Athey和Wager（2018）的二元处理策略学习器

本笔记本展示了Athey和Wager（2018）的政策学习器的CausalML实现的使用（https://arxiv.org/abs/1702.02896）。

[1]:

%load_ext autoreload
%autoreload 2

[2]:

import pandas as pd
import numpy as np
from matplotlib import pyplot as plt

[3]:

from sklearn.model_selection import cross_val_predict, KFold
from sklearn.ensemble import GradientBoostingRegressor, GradientBoostingClassifier
from sklearn.tree import DecisionTreeClassifier

[4]:

from causalml.optimize import PolicyLearner
from sklearn.tree import plot_tree
from lightgbm import LGBMRegressor
from causalml.inference.meta import BaseXRegressor

---------------------------------------------------------------------------
RuntimeError                              Traceback (most recent call last)
RuntimeError: module compiled against API version 0xe but this version of numpy is 0xd

The sklearn.utils.testing module is  deprecated in version 0.22 and will be removed in version 0.24. The corresponding classes / functions should instead be imported from sklearn.utils.
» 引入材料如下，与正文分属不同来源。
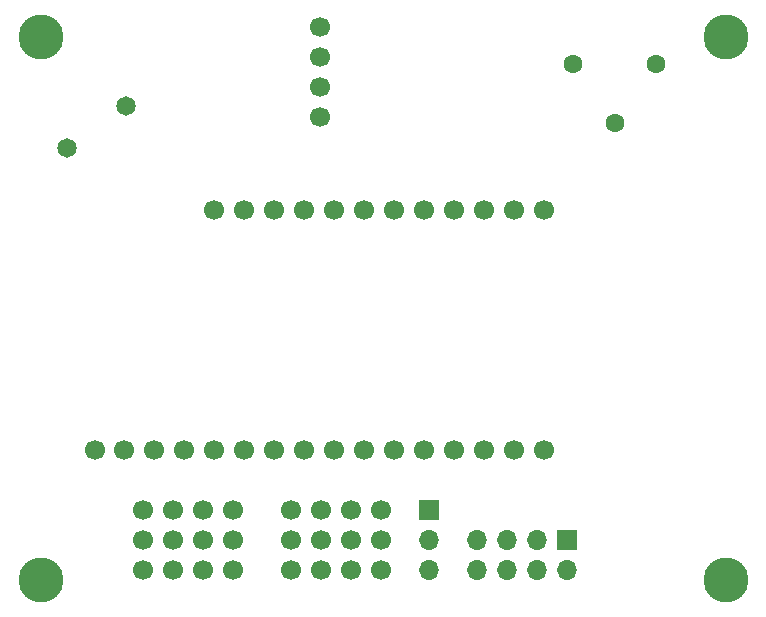
<source format=gbr>
%TF.GenerationSoftware,KiCad,Pcbnew,(6.0.8-1)-1*%
%TF.CreationDate,2023-01-29T13:44:33-06:00*%
%TF.ProjectId,M4_CAN_Feather_Carrier,4d345f43-414e-45f4-9665-61746865725f,rev?*%
%TF.SameCoordinates,Original*%
%TF.FileFunction,Soldermask,Bot*%
%TF.FilePolarity,Negative*%
%FSLAX46Y46*%
G04 Gerber Fmt 4.6, Leading zero omitted, Abs format (unit mm)*
G04 Created by KiCad (PCBNEW (6.0.8-1)-1) date 2023-01-29 13:44:33*
%MOMM*%
%LPD*%
G01*
G04 APERTURE LIST*
%ADD10C,1.700000*%
%ADD11C,1.650000*%
%ADD12C,1.600000*%
%ADD13C,3.800000*%
%ADD14R,1.700000X1.700000*%
%ADD15O,1.700000X1.700000*%
G04 APERTURE END LIST*
D10*
%TO.C,U2*%
X128080000Y-110230000D03*
X130590000Y-110230000D03*
X133130000Y-110230000D03*
X135670000Y-110230000D03*
X138210000Y-110230000D03*
X140750000Y-110230000D03*
X143290000Y-110230000D03*
X145830000Y-110230000D03*
X148370000Y-110230000D03*
X150910000Y-110230000D03*
X153450000Y-110230000D03*
X155990000Y-110230000D03*
X158530000Y-110230000D03*
X161070000Y-110230000D03*
X163610000Y-110230000D03*
X166150000Y-110230000D03*
X166150000Y-89910000D03*
X163610000Y-89910000D03*
X161070000Y-89910000D03*
X158530000Y-89910000D03*
X155990000Y-89910000D03*
X153450000Y-89910000D03*
X150910000Y-89910000D03*
X148370000Y-89910000D03*
X145830000Y-89910000D03*
X143290000Y-89910000D03*
X140750000Y-89910000D03*
X138210000Y-89910000D03*
%TD*%
D11*
%TO.C,J1*%
X130700000Y-81113000D03*
X125700000Y-84613000D03*
%TD*%
D10*
%TO.C,J7*%
X132170000Y-115285000D03*
X132170000Y-117825000D03*
X132170000Y-120365000D03*
X134710000Y-115285000D03*
X134710000Y-117825000D03*
X134710000Y-120365000D03*
X137250000Y-115285000D03*
X137250000Y-117825000D03*
X137250000Y-120365000D03*
X139790000Y-115285000D03*
X139790000Y-117825000D03*
X139790000Y-120365000D03*
%TD*%
D12*
%TO.C,J2*%
X175596000Y-77500000D03*
X172096000Y-82500000D03*
X168596000Y-77500000D03*
%TD*%
D13*
%TO.C,H3*%
X181500000Y-75200000D03*
%TD*%
D10*
%TO.C,U1*%
X147110000Y-74402000D03*
X147110000Y-76942000D03*
X147110000Y-79482000D03*
X147110000Y-82022000D03*
%TD*%
D13*
%TO.C,H1*%
X123500000Y-121200000D03*
%TD*%
D14*
%TO.C,J4*%
X168100000Y-117835000D03*
D15*
X168100000Y-120375000D03*
X165560000Y-117835000D03*
X165560000Y-120375000D03*
X163020000Y-117835000D03*
X163020000Y-120375000D03*
X160480000Y-117835000D03*
X160480000Y-120375000D03*
%TD*%
D13*
%TO.C,H2*%
X181500000Y-121200000D03*
%TD*%
D14*
%TO.C,J5*%
X156400000Y-115285000D03*
D15*
X156400000Y-117825000D03*
X156400000Y-120365000D03*
%TD*%
D10*
%TO.C,J3*%
X144720000Y-115290000D03*
X144720000Y-117830000D03*
X144720000Y-120370000D03*
X147260000Y-115290000D03*
X147260000Y-117830000D03*
X147260000Y-120370000D03*
X149800000Y-115290000D03*
X149800000Y-117830000D03*
X149800000Y-120370000D03*
X152340000Y-115290000D03*
X152340000Y-117830000D03*
X152340000Y-120370000D03*
%TD*%
D13*
%TO.C,H4*%
X123500000Y-75200000D03*
%TD*%
M02*

</source>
Anything that cannot be imported from sklearn.utils is now part of the private API.

二元治疗策略学习

首先，我们生成一个具有二元处理的合成数据集。处理是在协变量条件下随机的。处理效果是异质的，对于某些个体来说是负面的。我们使用策略学习器将个体分类为处理/不处理组，以最大化总处理效果。

[5]:

np.random.seed(1234)

n = 10000
p = 10

X = np.random.normal(size=(n, p))
ee = 1 / (1 + np.exp(X[:, 2]))
tt = 1 / (1 + np.exp(X[:, 0] + X[:, 1])/2) - 0.5
W = np.random.binomial(1, ee, n)
Y = X[:, 2] + W * tt + np.random.normal(size=n)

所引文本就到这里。